Let me explain our context. We are a very small village school. We have served our community since the turn of the 20th century. We have seen generations of the same family step through our doors as children, and then parents, and in a few cases, then as grandparents. We are part of the fabric of our community, and they are our history. We have an archive of photographs, dating back to the 1920s. Picture a group of children (girls in smocks and boys in short trousers) seated in front of the school building, with a stern headmaster beside them. they are holding a board showing the year. Underneath, the photograph, handwritten in black ink, are the names of each and every child, surname first and then initial. We see surnames on those photographs that we still see on our registers today! A special little corner of my classroom cupboard houses some Ladybird books from the 1960s, with inlay cards showing who has borrowed each book. Again, names from those cards are familiar to our school today.

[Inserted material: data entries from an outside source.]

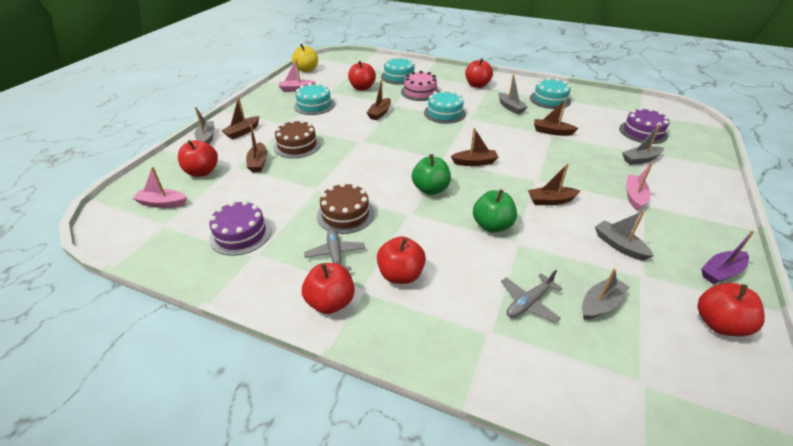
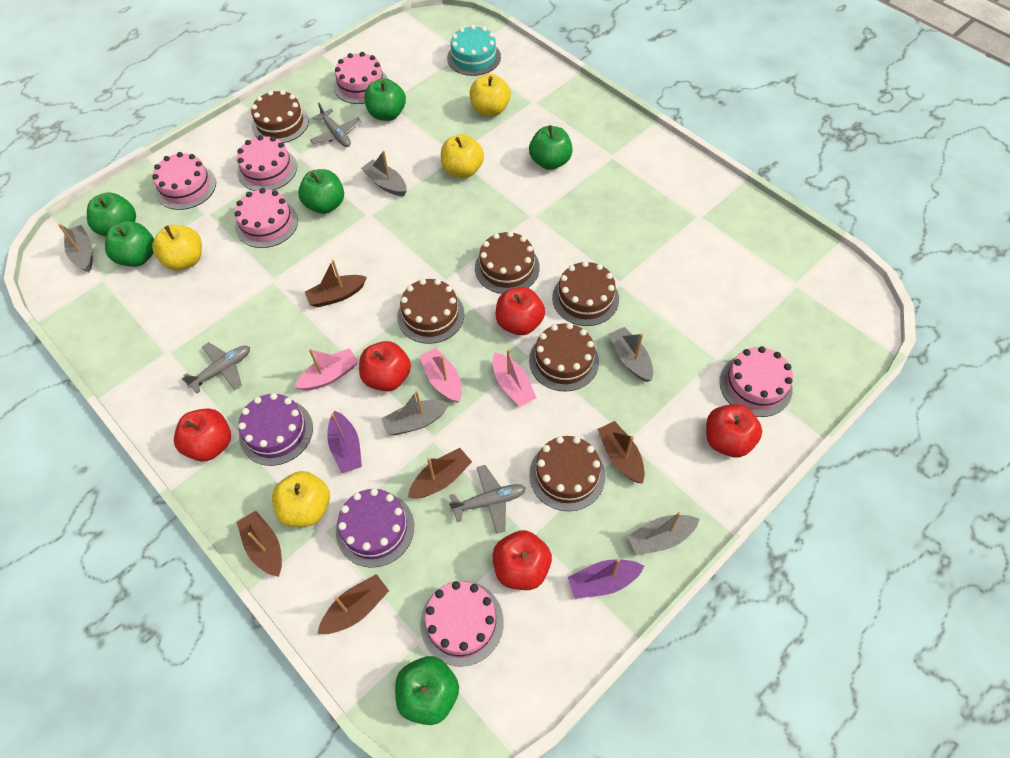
brown boat: [221,97,259,139] [246,125,267,173] [367,80,391,120] [451,128,499,166] [528,163,580,205] [534,99,578,136] = 6 -> [237,511,282,577] [305,260,367,307] [317,574,389,634] [408,448,472,498] [598,421,645,484] = 5
brown cake: [273,120,321,158] [317,183,374,234] = 2 -> [251,90,309,143] [397,279,465,344] [475,231,540,294] [529,323,599,391] [529,436,605,511] [552,261,619,326] = 6
green apple: [412,154,451,195] [473,189,517,233] = 2 -> [87,192,136,236] [105,221,154,267] [298,169,344,214] [364,78,406,121] [395,656,459,725] [529,125,573,170] = 6
grey plane: [304,229,365,271] [501,270,563,323] = 2 -> [181,342,250,394] [310,103,361,147] [449,465,526,534] = 3
pink cake: [401,71,440,101] = 1 -> [152,152,216,210] [235,188,298,248] [237,135,297,191] [334,52,388,104] [420,581,504,666] [720,346,793,417] = 6
purple boat: [701,231,754,284] = 1 -> [327,411,362,473] [568,559,644,599] = 2
red apple: [178,140,218,177] [302,263,355,314] [348,61,376,91] [377,236,426,284] [465,58,493,88] [698,283,765,336] = 6 -> [174,408,231,462] [359,341,411,391] [493,530,552,590] [496,287,545,335] [706,404,762,457] = 5
turquoise cake: [294,83,335,115] [381,57,415,85] [424,90,466,124] [530,78,571,109] = 4 -> [447,25,501,76] = 1
yellow apple: [292,44,318,72] = 1 -> [152,225,202,270] [272,471,330,527] [441,134,484,178] [470,74,511,116] = 4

While I understand that protecting data and preventing data losses are important, especially given the massive leaks that have been publicised in recent years, and the vast amount of data floating around in “the cloud”, I worry for the future. For the generations who follow us, who will lose their link to their past. Those children who will step through our doors in sixty years from now, and will have no way to know if their families were once part of the same little village school.

Of all the data losses, that is the one that worries me most of all. When our names, date of birth and photos have been deleted, and the paperwork shredded, our heritage and our “back story” is lost too. GDPR enshrines the “right to be forgotten”, but I want my class to have the right to be remembered.